How Congress could bring back HIV/AIDS
When the HIV/AIDS epidemic raged across the United States in the 1980s, the federal government looked the other way. The result was unimaginable suffering and the loss of hundreds of thousands of lives. If you think our federal government learned the lessons of that moral outrage, think again.
Thursday, the House is set to vote on a GOP plan to repeal and replace the Affordable Care Act that would effectively gut access to lifesaving HIV prevention and care for thousands of low-income Americans. That plan, if enacted, would reverse years of hardearned progress and sabotage realistic plans for the United States to become the first country to end AIDS as an epidemic.
Recent studies have proven that people with HIV who get early and consistent anti-retroviral treatment will maintain good health and cannot transmit the virus to others. We also have the most promising drug yet for protecting against HIV/AIDS: Truvada, a preexposure prophylaxis (“PrEP”) pill that reduces the risk of contracting HIV by close to 99% when taken daily.
With these advances, we finally have the tools to end AIDS, even without a cure.
Through the Affordable Care Act’s Medicaid expansion and other programs, hundreds of thousands of people have been able to get consistent HIV care or access PrEP and stay HIV-negative.
The American Health Care Act would drastically decrease health coverage options, increase costs and make it harder, if not impossible, for many people to get lifesaving HIV prevention and treatment services.
Rolling back Medicaid expansion and reducing federal Medicaid contributions with per capita caps would be especially harmful, and could return us to a time when people with HIV had to become so ill they were disabled before qualifying for Medicaid.
Let’s build on our progress, not undo it. Uninsured rates were halved for people with HIV in states that expanded Medicaid under the Affordable Care Act, compared with no change in states that haven’t expanded. The act also created opportunities for many of our at-risk citizens to obtain PrEP and protect themselves from the virus.
And we see the results. New HIV infections in New York State are down over 40% from 10 years ago, compared with increasing rates of infection in other parts of the country.
Experts agree that current antiretroviral therapy, taken as treatment or prevention, holds the key to ending the HIV/AIDS epidemic altogether. In fact, retaining people with HIV in consistent care and increasing the availability of PrEP are key planks in Gov. Cuomo’s plan to end the epidemic in New York State by 2020.

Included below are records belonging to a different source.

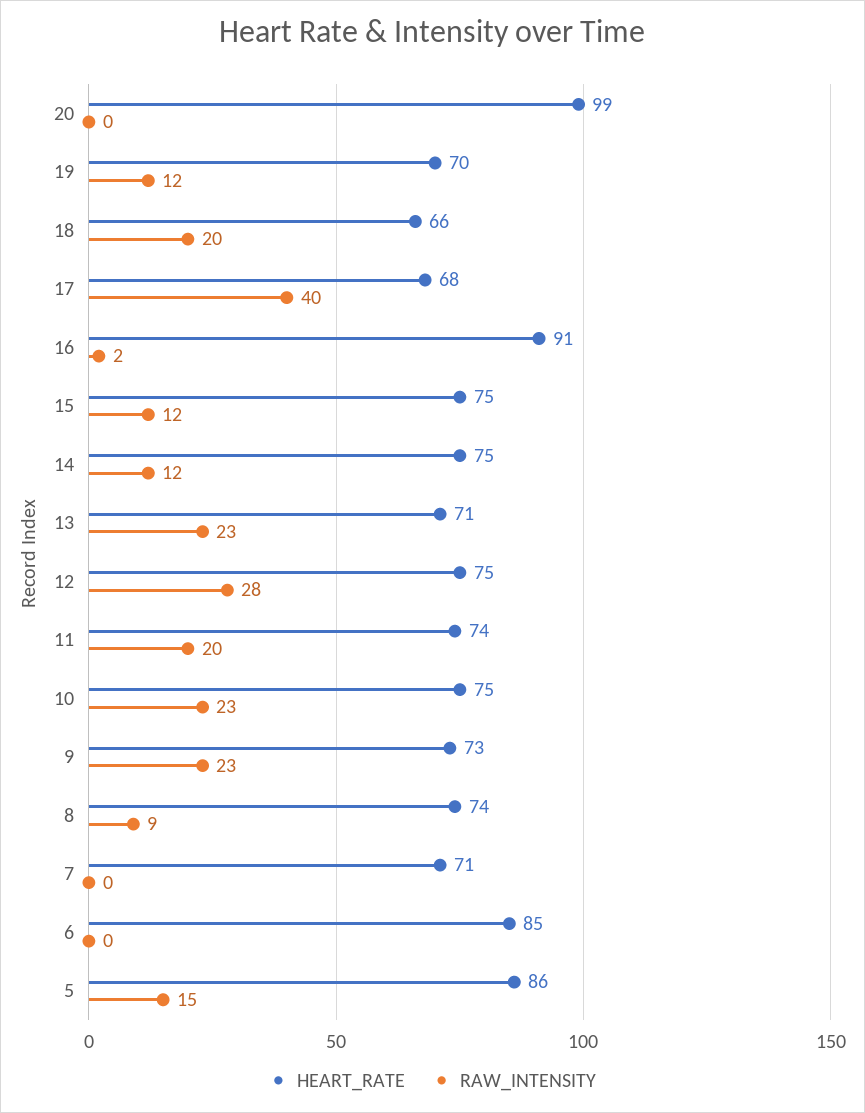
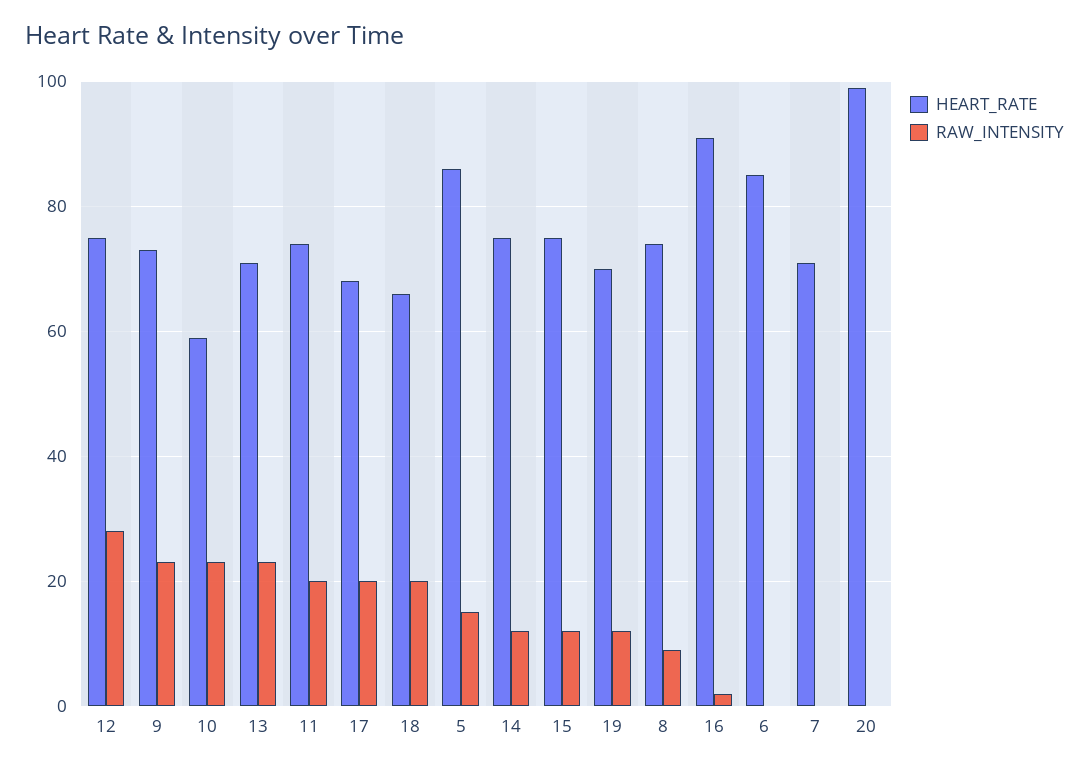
  {
    "HEART_RATE": {
      "20": 99,
      "19": 70,
      "18": 66,
      "17": 68,
      "16": 91,
      "15": 75,
      "14": 75,
      "13": 71,
      "12": 75,
      "11": 74,
-     "10": 75,
+     "10": 60,
      "9": 73,
      "8": 74,
      "7": 71,
      "6": 85,
      "5": 86
    },
    "RAW_INTENSITY": {
      "20": 0,
      "19": 12,
      "18": 20,
-     "17": 40,
+     "17": 20,
      "16": 2,
      "15": 12,
      "14": 12,
      "13": 23,
      "12": 28,
      "11": 20,
      "10": 23,
      "9": 23,
      "8": 9,
      "7": 0,
      "6": 0,
      "5": 15
    }
  }

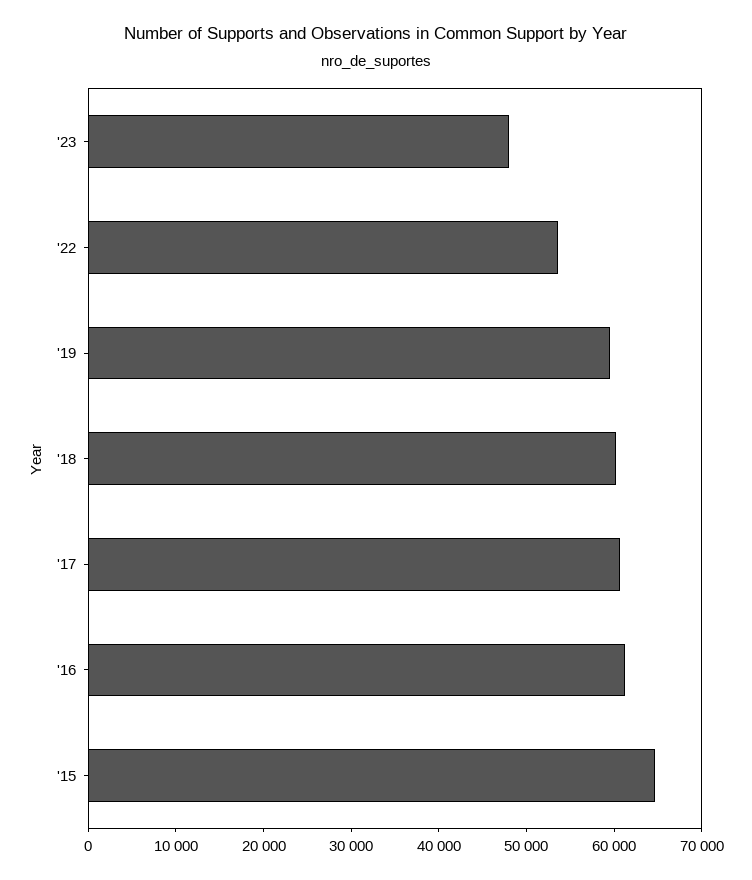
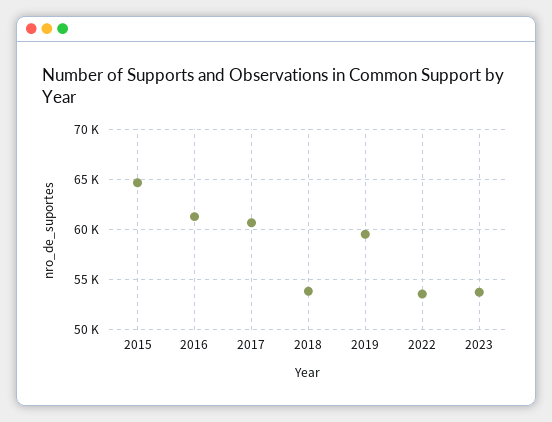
  {
-   "'23": 48000,
+   "'23": 54000,
    "'22": 54000,
    "'19": 60000,
-   "'18": 60000,
+   "'18": 54000,
    "'17": 61000,
    "'16": 61000,
    "'15": 65000
  }

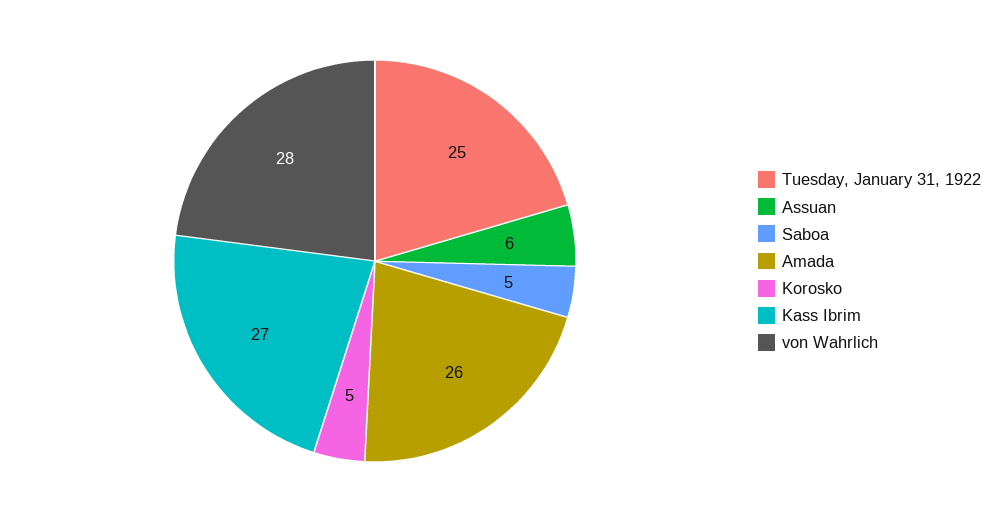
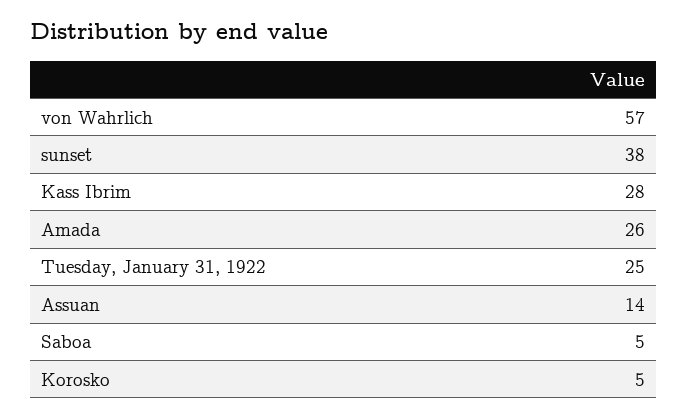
  {
    "Tuesday, January 31, 1922": 25,
-   "Assuan": 6,
+   "Assuan": 14,
    "Saboa": 5,
    "Amada": 26,
    "Korosko": 5,
-   "Kass Ibrim": 27,
+   "Kass Ibrim": 28,
-   "von Wahrlich": 28
+   "von Wahrlich": 57,
+   "sunset": 38
  }

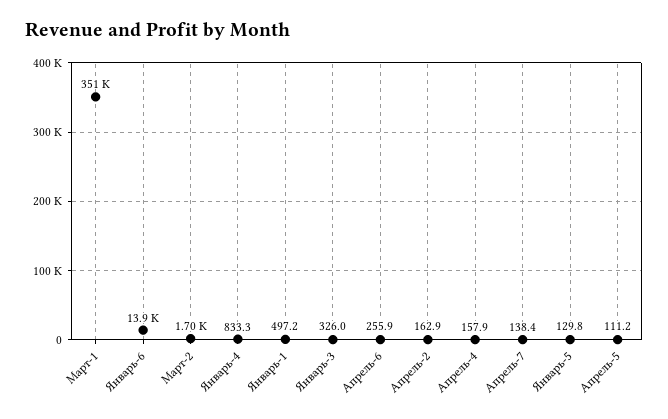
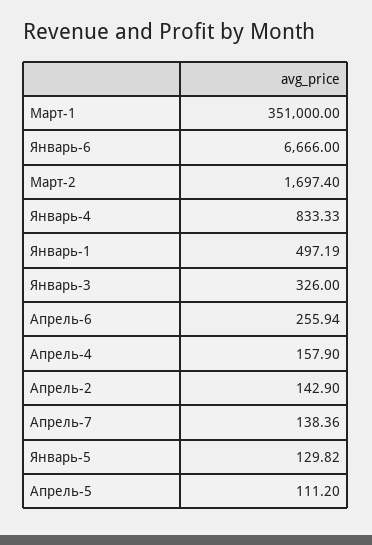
  {
    "Март-1": 351000,
-   "Январь-6": 13900,
+   "Январь-6": 6666,
    "Март-2": 1697.4,
    "Январь-4": 833.33,
    "Январь-1": 497.19,
    "Январь-3": 326,
    "Апрель-6": 255.94,
-   "Апрель-2": 162.9,
+   "Апрель-2": 142.9,
    "Апрель-4": 157.9,
    "Апрель-7": 138.36,
    "Январь-5": 129.82,
    "Апрель-5": 111.2
  }

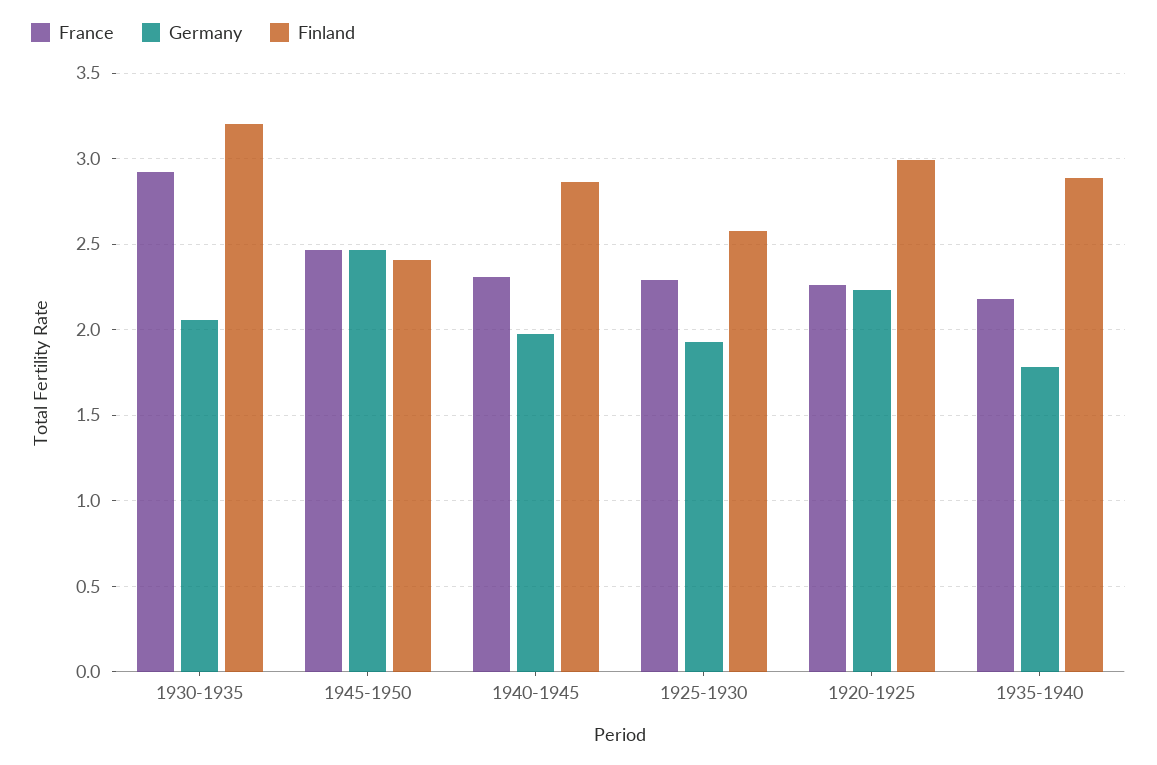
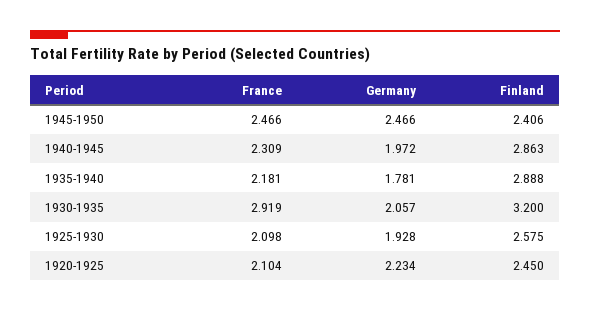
  {
    "France": {
      "1930-1935": 2.919,
      "1945-1950": 2.466,
      "1940-1945": 2.309,
-     "1925-1930": 2.3,
+     "1925-1930": 2.098,
-     "1920-1925": 2.25,
+     "1920-1925": 2.104,
      "1935-1940": 2.181
    },
    "Germany": {
      "1930-1935": 2.057,
      "1945-1950": 2.466,
      "1940-1945": 1.972,
      "1925-1930": 1.928,
      "1920-1925": 2.234,
      "1935-1940": 1.781
    },
    "Finland": {
      "1930-1935": 3.2,
      "1945-1950": 2.406,
      "1940-1945": 2.863,
      "1925-1930": 2.575,
-     "1920-1925": 3,
+     "1920-1925": 2.45,
      "1935-1940": 2.888
    }
  }

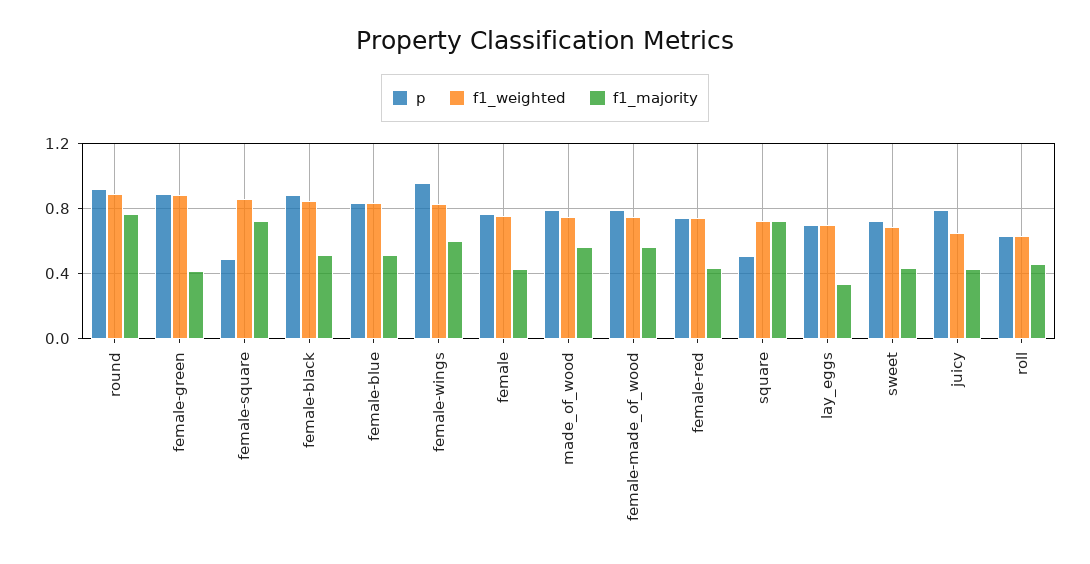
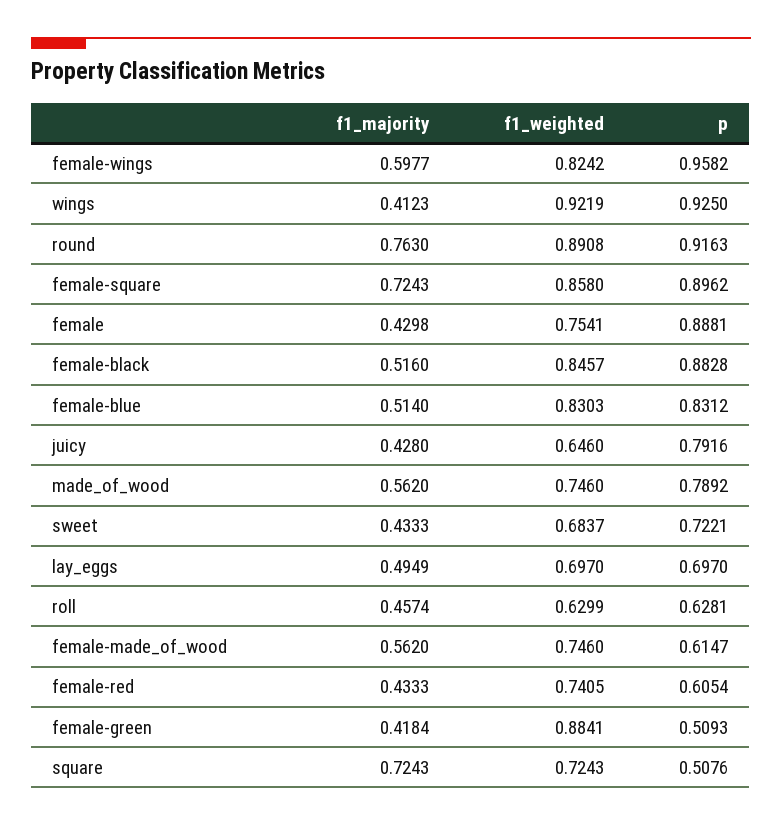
  {
    "p": {
      "round": 0.9163,
-     "female-green": 0.9,
+     "female-green": 0.5093,
-     "female-square": 0.5,
+     "female-square": 0.8962,
      "female-black": 0.8828,
      "female-blue": 0.8312,
      "female-wings": 0.9582,
-     "female": 0.75,
+     "female": 0.8881,
      "made_of_wood": 0.7892,
-     "female-made_of_wood": 0.8,
+     "female-made_of_wood": 0.6147,
-     "female-red": 0.75,
+     "female-red": 0.6054,
      "square": 0.5076,
      "lay_eggs": 0.697,
      "sweet": 0.7221,
      "juicy": 0.7916,
-     "roll": 0.6281
+     "roll": 0.6281,
+     "wings": 0.925
    },
    "f1_weighted": {
      "round": 0.8908,
      "female-green": 0.8841,
      "female-square": 0.858,
      "female-black": 0.8457,
      "female-blue": 0.8303,
      "female-wings": 0.8242,
      "female": 0.7541,
      "made_of_wood": 0.746,
      "female-made_of_wood": 0.746,
      "female-red": 0.7405,
      "square": 0.7243,
      "lay_eggs": 0.697,
      "sweet": 0.6837,
      "juicy": 0.646,
-     "roll": 0.6299
+     "roll": 0.6299,
+     "wings": 0.9219
    },
    "f1_majority": {
      "round": 0.763,
      "female-green": 0.4184,
      "female-square": 0.7243,
      "female-black": 0.516,
      "female-blue": 0.514,
      "female-wings": 0.5977,
      "female": 0.4298,
      "made_of_wood": 0.562,
      "female-made_of_wood": 0.562,
      "female-red": 0.4333,
      "square": 0.7243,
-     "lay_eggs": 0.35,
+     "lay_eggs": 0.4949,
      "sweet": 0.4333,
      "juicy": 0.428,
-     "roll": 0.4574
+     "roll": 0.4574,
+     "wings": 0.4123
    }
  }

If the federal government impedes access to this cuttingedge medicine, it is virtually guaranteeing that these positive trends will be reversed.
To keep moving forward, we need a health plan to stabilize and build on what’s working. We must maintain the current Medicaid structure, including expansion in all parts of the country. We must guarantee access to an affordable, essential benefits package that includes preventive services, prescription drugs and behavioral health care. Nondiscrimination protections and upfront premium and cost-sharing assistance are critical for thousands of low-income people with HIV and other chronic conditions. And we must commit to not defunding or cutting the Prevention and Public Health Fund or the Centers for Disease Control and Prevention.
We were diagnosed with HIV in 2002 and 2004, respectively. We are both alive today because activists organized, pleaded, protested and put their bodies on the line, demanding that the federal government take action.
We cannot turn back. We cannot allow President Trump, House Speaker Paul Ryan and Senate Majority Leader Mitch McConnell to take us back. We have made too much progress and we have come too close to victory to let this happen. Lawmakers must come together and oppose this plan. Lives are literally depending on it.